* **About this task**
Return every record verbatim.
● ● ●
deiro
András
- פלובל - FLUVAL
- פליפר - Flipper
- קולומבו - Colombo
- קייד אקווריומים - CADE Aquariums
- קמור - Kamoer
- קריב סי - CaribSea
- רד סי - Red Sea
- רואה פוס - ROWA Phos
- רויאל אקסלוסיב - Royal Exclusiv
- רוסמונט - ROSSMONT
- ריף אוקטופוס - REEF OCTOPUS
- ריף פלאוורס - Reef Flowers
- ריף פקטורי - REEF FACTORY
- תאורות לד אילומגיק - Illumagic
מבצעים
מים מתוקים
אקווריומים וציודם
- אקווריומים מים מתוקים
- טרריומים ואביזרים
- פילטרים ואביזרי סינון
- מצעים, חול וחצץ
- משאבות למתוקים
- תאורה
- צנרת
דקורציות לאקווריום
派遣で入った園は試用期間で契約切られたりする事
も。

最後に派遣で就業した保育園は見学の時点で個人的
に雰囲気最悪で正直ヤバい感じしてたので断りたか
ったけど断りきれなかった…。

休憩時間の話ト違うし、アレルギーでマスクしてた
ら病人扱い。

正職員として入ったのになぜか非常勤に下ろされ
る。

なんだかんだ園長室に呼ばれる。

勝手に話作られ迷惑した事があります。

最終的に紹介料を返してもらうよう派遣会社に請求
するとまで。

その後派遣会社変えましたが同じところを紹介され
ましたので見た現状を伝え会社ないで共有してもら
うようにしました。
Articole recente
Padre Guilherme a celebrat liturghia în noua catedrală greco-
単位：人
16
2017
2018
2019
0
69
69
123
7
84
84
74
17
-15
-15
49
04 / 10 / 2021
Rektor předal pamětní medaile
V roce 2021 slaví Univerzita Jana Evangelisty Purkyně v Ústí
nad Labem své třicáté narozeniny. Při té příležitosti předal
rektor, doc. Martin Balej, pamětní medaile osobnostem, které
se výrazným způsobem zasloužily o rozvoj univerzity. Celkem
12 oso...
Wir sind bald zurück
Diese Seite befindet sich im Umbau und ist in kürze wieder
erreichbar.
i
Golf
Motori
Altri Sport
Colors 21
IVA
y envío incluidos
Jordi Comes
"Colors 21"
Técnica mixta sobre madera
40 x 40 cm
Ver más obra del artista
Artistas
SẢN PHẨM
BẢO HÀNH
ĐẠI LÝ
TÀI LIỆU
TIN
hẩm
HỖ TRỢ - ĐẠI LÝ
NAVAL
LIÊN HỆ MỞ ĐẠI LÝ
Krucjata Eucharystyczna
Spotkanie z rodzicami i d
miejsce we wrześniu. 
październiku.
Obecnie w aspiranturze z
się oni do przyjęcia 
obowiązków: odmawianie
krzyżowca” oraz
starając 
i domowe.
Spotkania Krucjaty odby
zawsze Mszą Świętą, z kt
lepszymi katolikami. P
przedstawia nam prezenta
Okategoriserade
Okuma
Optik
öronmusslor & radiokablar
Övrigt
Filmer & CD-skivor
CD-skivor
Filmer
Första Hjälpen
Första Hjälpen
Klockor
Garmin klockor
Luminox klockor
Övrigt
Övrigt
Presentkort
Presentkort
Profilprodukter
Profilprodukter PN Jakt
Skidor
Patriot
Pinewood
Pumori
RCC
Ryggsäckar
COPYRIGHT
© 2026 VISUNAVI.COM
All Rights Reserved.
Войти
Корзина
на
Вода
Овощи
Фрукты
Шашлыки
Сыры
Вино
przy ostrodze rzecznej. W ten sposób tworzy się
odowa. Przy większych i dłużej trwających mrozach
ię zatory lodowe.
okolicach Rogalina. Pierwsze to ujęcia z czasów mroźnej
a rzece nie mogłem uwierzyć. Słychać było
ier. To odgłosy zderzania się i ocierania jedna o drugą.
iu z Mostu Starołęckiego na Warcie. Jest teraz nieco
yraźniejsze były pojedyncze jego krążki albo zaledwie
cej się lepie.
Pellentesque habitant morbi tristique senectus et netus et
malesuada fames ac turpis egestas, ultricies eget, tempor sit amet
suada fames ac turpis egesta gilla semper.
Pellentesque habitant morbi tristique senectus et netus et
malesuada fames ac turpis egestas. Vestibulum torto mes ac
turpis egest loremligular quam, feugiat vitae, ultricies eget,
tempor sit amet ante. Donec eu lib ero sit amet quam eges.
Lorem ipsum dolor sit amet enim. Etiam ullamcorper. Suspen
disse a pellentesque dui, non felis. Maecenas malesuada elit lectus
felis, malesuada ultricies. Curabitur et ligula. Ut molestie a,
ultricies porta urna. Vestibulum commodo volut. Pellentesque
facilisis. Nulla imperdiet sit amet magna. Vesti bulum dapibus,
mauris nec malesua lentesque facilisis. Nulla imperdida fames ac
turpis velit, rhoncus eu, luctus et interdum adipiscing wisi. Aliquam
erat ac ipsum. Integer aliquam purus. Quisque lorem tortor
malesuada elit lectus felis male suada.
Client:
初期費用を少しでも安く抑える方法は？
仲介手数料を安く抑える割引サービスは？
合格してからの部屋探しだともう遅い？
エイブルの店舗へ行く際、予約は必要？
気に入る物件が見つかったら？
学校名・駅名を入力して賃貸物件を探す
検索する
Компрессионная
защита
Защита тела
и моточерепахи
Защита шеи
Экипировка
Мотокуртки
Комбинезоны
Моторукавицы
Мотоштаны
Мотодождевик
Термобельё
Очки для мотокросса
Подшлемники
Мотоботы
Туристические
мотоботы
● ● ●
* **Answer below**
deiro
András
- פלובל - FLUVAL
- פליפר - Flipper
- קולומבו - Colombo
- קייד אקווריומים - CADE Aquariums
- קמור - Kamoer
- קריב סי - CaribSea
- רד סי - Red Sea
- רואה פוס - ROWA Phos
- רויאל אקסלוסיב - Royal Exclusiv
- רוסמונט - ROSSMONT
- ריף אוקטופוס - REEF OCTOPUS
- ריף פלאוורס - Reef Flowers
- ריף פקטורי - REEF FACTORY
- תאורות לד אילומגיק - Illumagic
מבצעים
מים מתוקים
אקווריומים וציודם
- אקווריומים מים מתוקים
- טרריומים ואביזרים
- פילטרים ואביזרי סינון
- מצעים, חול וחצץ
- משאבות למתוקים
- תאורה
- צנרת
דקורציות לאקווריום
派遣で入った園は試用期間で契約切られたりする事
も。

最後に派遣で就業した保育園は見学の時点で個人的
に雰囲気最悪で正直ヤバい感じしてたので断りたか
ったけど断りきれなかった…。

休憩時間の話ト違うし、アレルギーでマスクしてた
ら病人扱い。

正職員として入ったのになぜか非常勤に下ろされ
る。

なんだかんだ園長室に呼ばれる。

勝手に話作られ迷惑した事があります。

最終的に紹介料を返してもらうよう派遣会社に請求
するとまで。

その後派遣会社変えましたが同じところを紹介され
ましたので見た現状を伝え会社ないで共有してもら
うようにしました。
Articole recente
Padre Guilherme a celebrat liturghia în noua catedrală greco-
単位：人
16
2017
2018
2019
0
69
69
123
7
84
84
74
17
-15
-15
49
04 / 10 / 2021
Rektor předal pamětní medaile
V roce 2021 slaví Univerzita Jana Evangelisty Purkyně v Ústí
nad Labem své třicáté narozeniny. Při té příležitosti předal
rektor, doc. Martin Balej, pamětní medaile osobnostem, které
se výrazným způsobem zasloužily o rozvoj univerzity. Celkem
12 oso...
Wir sind bald zurück
Diese Seite befindet sich im Umbau und ist in kürze wieder
erreichbar.
i
Golf
Motori
Altri Sport
Colors 21
IVA
y envío incluidos
Jordi Comes
"Colors 21"
Técnica mixta sobre madera
40 x 40 cm
Ver más obra del artista
Artistas
SẢN PHẨM
BẢO HÀNH
ĐẠI LÝ
TÀI LIỆU
TIN
hẩm
HỖ TRỢ - ĐẠI LÝ
NAVAL
LIÊN HỆ MỞ ĐẠI LÝ
Krucjata Eucharystyczna
Spotkanie z rodzicami i d
miejsce we wrześniu. 
październiku.
Obecnie w aspiranturze z
się oni do przyjęcia 
obowiązków: odmawianie
krzyżowca” oraz
starając 
i domowe.
Spotkania Krucjaty odby
zawsze Mszą Świętą, z kt
lepszymi katolikami. P
przedstawia nam prezenta
Okategoriserade
Okuma
Optik
öronmusslor & radiokablar
Övrigt
Filmer & CD-skivor
CD-skivor
Filmer
Första Hjälpen
Första Hjälpen
Klockor
Garmin klockor
Luminox klockor
Övrigt
Övrigt
Presentkort
Presentkort
Profilprodukter
Profilprodukter PN Jakt
Skidor
Patriot
Pinewood
Pumori
RCC
Ryggsäckar
COPYRIGHT
© 2026 VISUNAVI.COM
All Rights Reserved.
Войти
Корзина
на
Вода
Овощи
Фрукты
Шашлыки
Сыры
Вино
przy ostrodze rzecznej. W ten sposób tworzy się
odowa. Przy większych i dłużej trwających mrozach
ię zatory lodowe.
okolicach Rogalina. Pierwsze to ujęcia z czasów mroźnej
a rzece nie mogłem uwierzyć. Słychać było
ier. To odgłosy zderzania się i ocierania jedna o drugą.
iu z Mostu Starołęckiego na Warcie. Jest teraz nieco
yraźniejsze były pojedyncze jego krążki albo zaledwie
cej się lepie.
Pellentesque habitant morbi tristique senectus et netus et
malesuada fames ac turpis egestas, ultricies eget, tempor sit amet
suada fames ac turpis egesta gilla semper.
Pellentesque habitant morbi tristique senectus et netus et
malesuada fames ac turpis egestas. Vestibulum torto mes ac
turpis egest loremligular quam, feugiat vitae, ultricies eget,
tempor sit amet ante. Donec eu lib ero sit amet quam eges.
Lorem ipsum dolor sit amet enim. Etiam ullamcorper. Suspen
disse a pellentesque dui, non felis. Maecenas malesuada elit lectus
felis, malesuada ultricies. Curabitur et ligula. Ut molestie a,
ultricies porta urna. Vestibulum commodo volut. Pellentesque
facilisis. Nulla imperdiet sit amet magna. Vesti bulum dapibus,
mauris nec malesua lentesque facilisis. Nulla imperdida fames ac
turpis velit, rhoncus eu, luctus et interdum adipiscing wisi. Aliquam
erat ac ipsum. Integer aliquam purus. Quisque lorem tortor
malesuada elit lectus felis male suada.
Client:
初期費用を少しでも安く抑える方法は？
仲介手数料を安く抑える割引サービスは？
合格してからの部屋探しだともう遅い？
エイブルの店舗へ行く際、予約は必要？
気に入る物件が見つかったら？
学校名・駅名を入力して賃貸物件を探す
検索する
Компрессионная
защита
Защита тела
и моточерепахи
Защита шеи
Экипировка
Мотокуртки
Комбинезоны
Моторукавицы
Мотоштаны
Мотодождевик
Термобельё
Очки для мотокросса
Подшлемники
Мотоботы
Туристические
мотоботы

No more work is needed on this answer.